Windows (PowerShell)

Invoke-WebRequest -Uri "https://github.com/rancher/fleet/releases/latest/download/fleet-windows-amd64.exe" -OutFile "fleet.exe"

Verify installation

fleet --version

Prerequisites​

Make sure you have the following tools installed and configured:

  • A working Kubernetes cluster (e.g., via k3s, kind, or a cloud provider).
  • kubectl is configured for your cluster.
  • helm is installed.
  • Fleet CLI is installed and accessible in your terminal.

Verify prerequisites

kubectl get nodes  
helm version
fleet --version

Key commands​

Fleet provides several CLI commands to create, preview, and deploy bundles. These commands are useful for debugging and understanding the bundle lifecycle.

  • fleet apply: creates or previews a bundle from local files, such as a Helm chart, Kubernetes manifests, or kustomize folders. This command does not require access to a cluster, and therefore works even without Fleet or kubectl installed.
    • This applies for fleet.yaml, Helm charts and manifests. For example, fleet apply my-bundle ./manifests.
  • fleet target: Reads a bundle file and evaluates which clusters would receive it, based on selectors and targeting rules such as targets, targetOverrides, clusterGroups, and label selectors.
    • For example, fleet target my-bundle ./manifests.
  • fleet deploy: takes the output of fleet target, or a dumped bundledeployment/content resource and deploys it to a cluster, just like fleet-agent would. You can use it in these scenarios:
    • fleet apply -o - name ./folder to check the YAML of the bundle before creating it. For more information, refer to Convert a Helm chart into a bundle.
    • Use with a target to debug selectors and verify which downstream clusters are targeted.

────────────────────────────────────────

> **EXERCISE PROMPT**:
Copy the Fleet CLI text word for word from "Key commands​" up to and including "or kubectl installed.". The items that come next are separate material, unrelated to the Fleet CLI text.

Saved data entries
────────────────────────────────────────

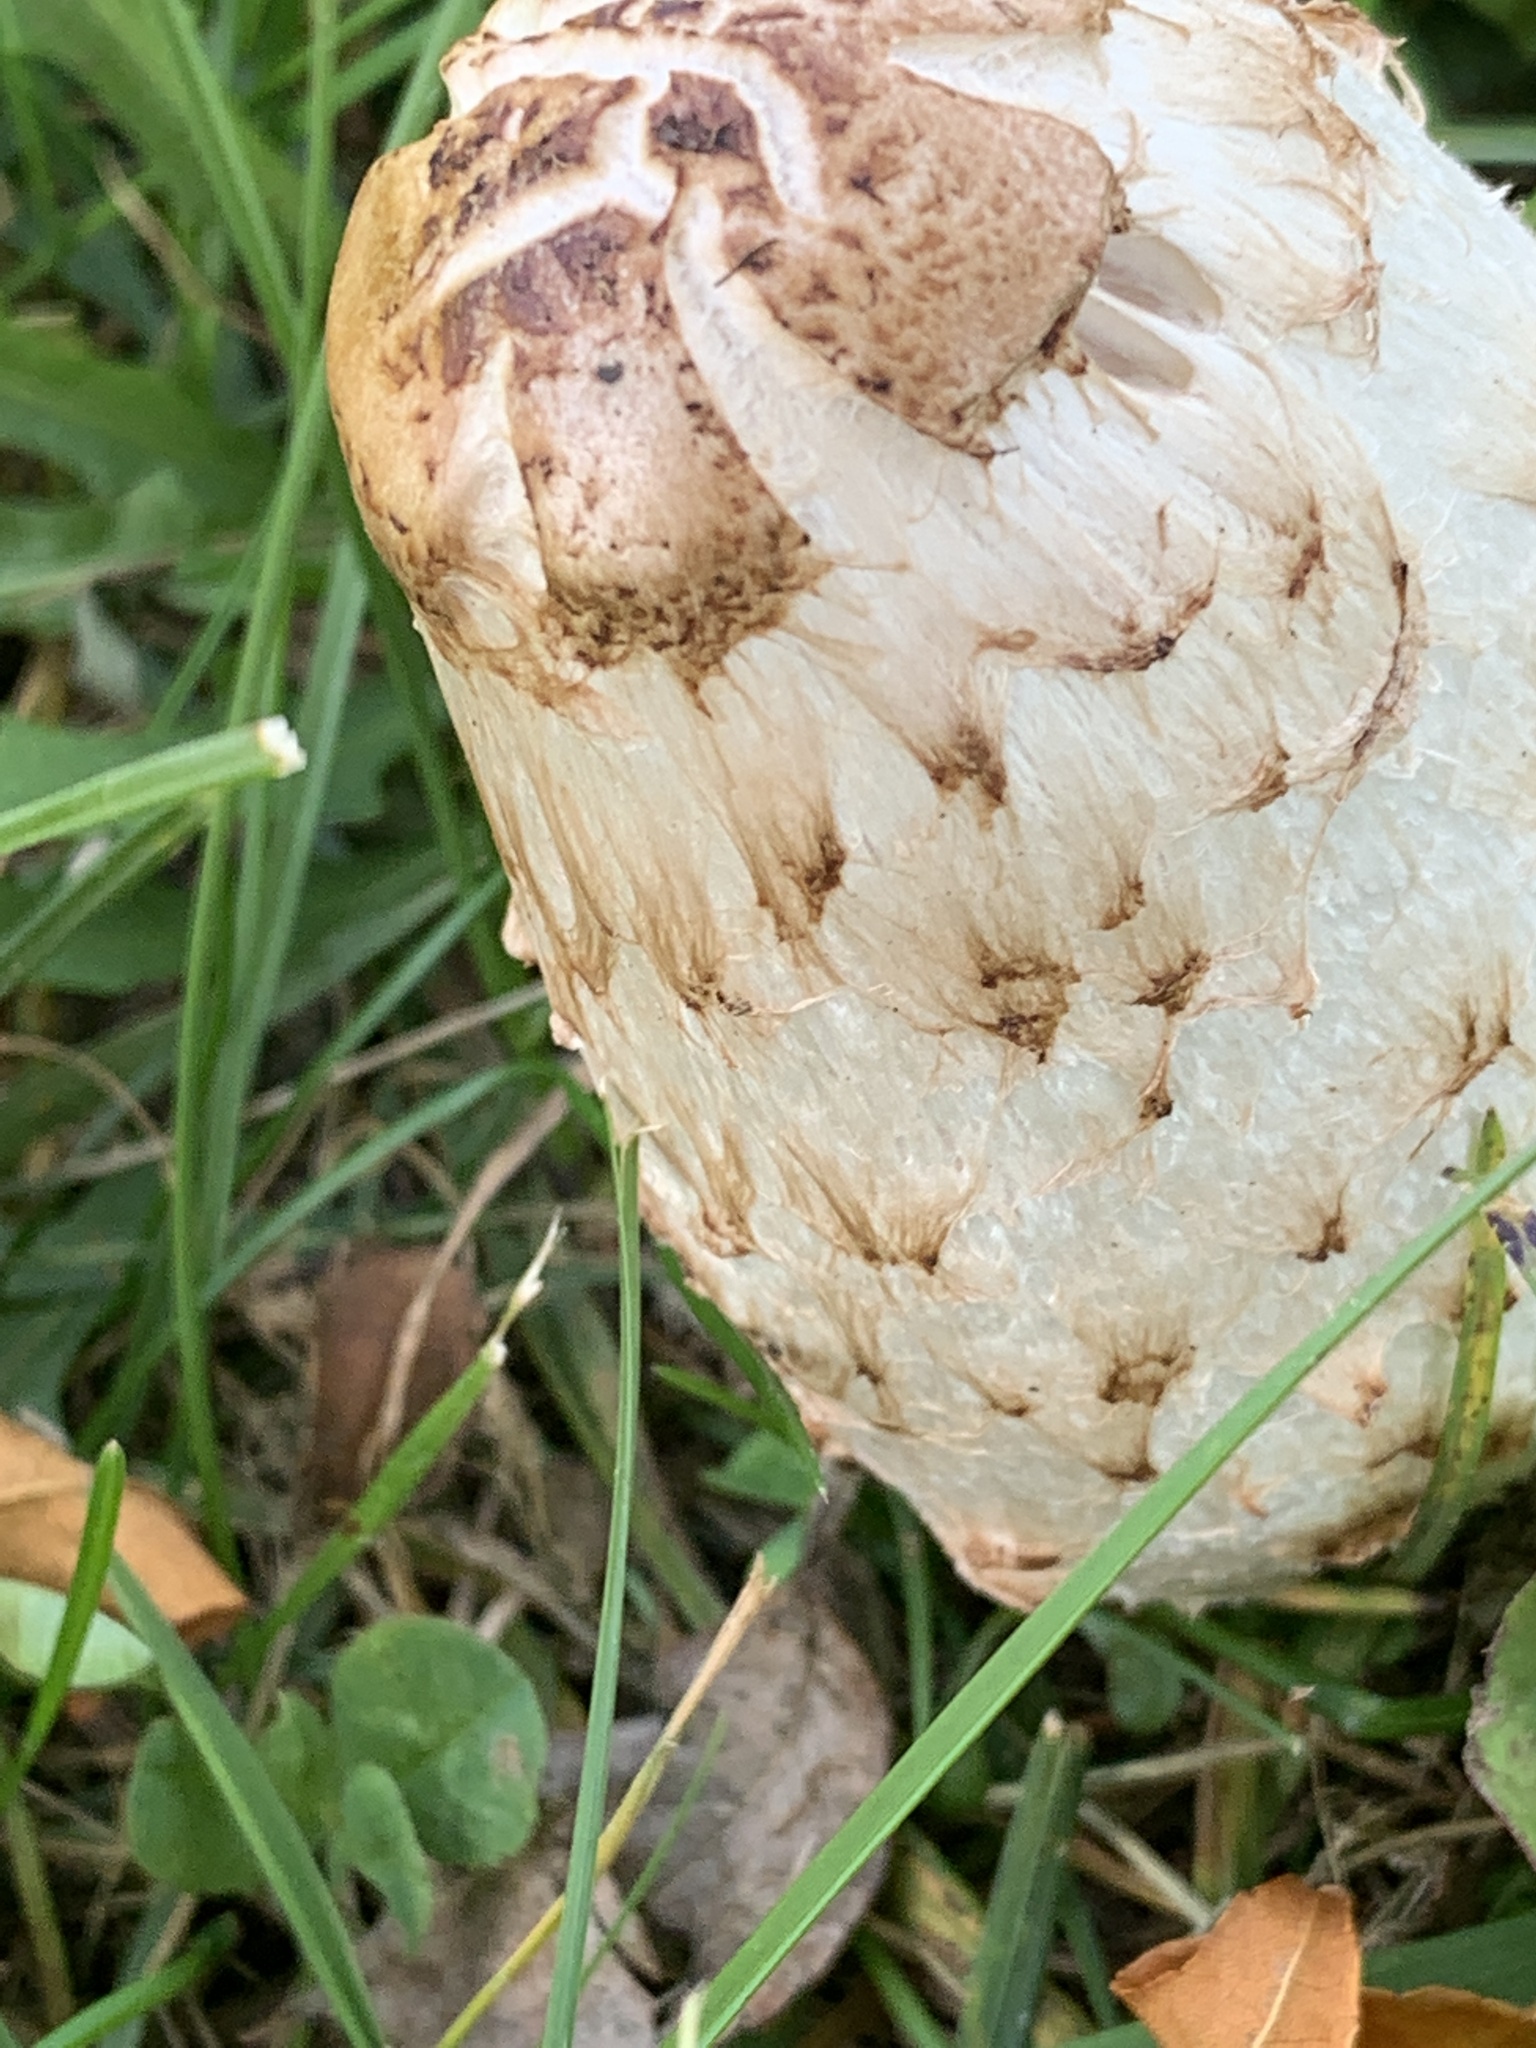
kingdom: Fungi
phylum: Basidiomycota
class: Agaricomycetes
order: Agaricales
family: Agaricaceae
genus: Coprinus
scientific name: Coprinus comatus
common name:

────────────────────────────────────────

> **SOLVED PROBLEM**:
Key commands​

Fleet provides several CLI commands to create, preview, and deploy bundles. These commands are useful for debugging and understanding the bundle lifecycle.

  • fleet apply: creates or previews a bundle from local files, such as a Helm chart, Kubernetes manifests, or kustomize folders. This command does not require access to a cluster, and therefore works even without Fleet or kubectl installed.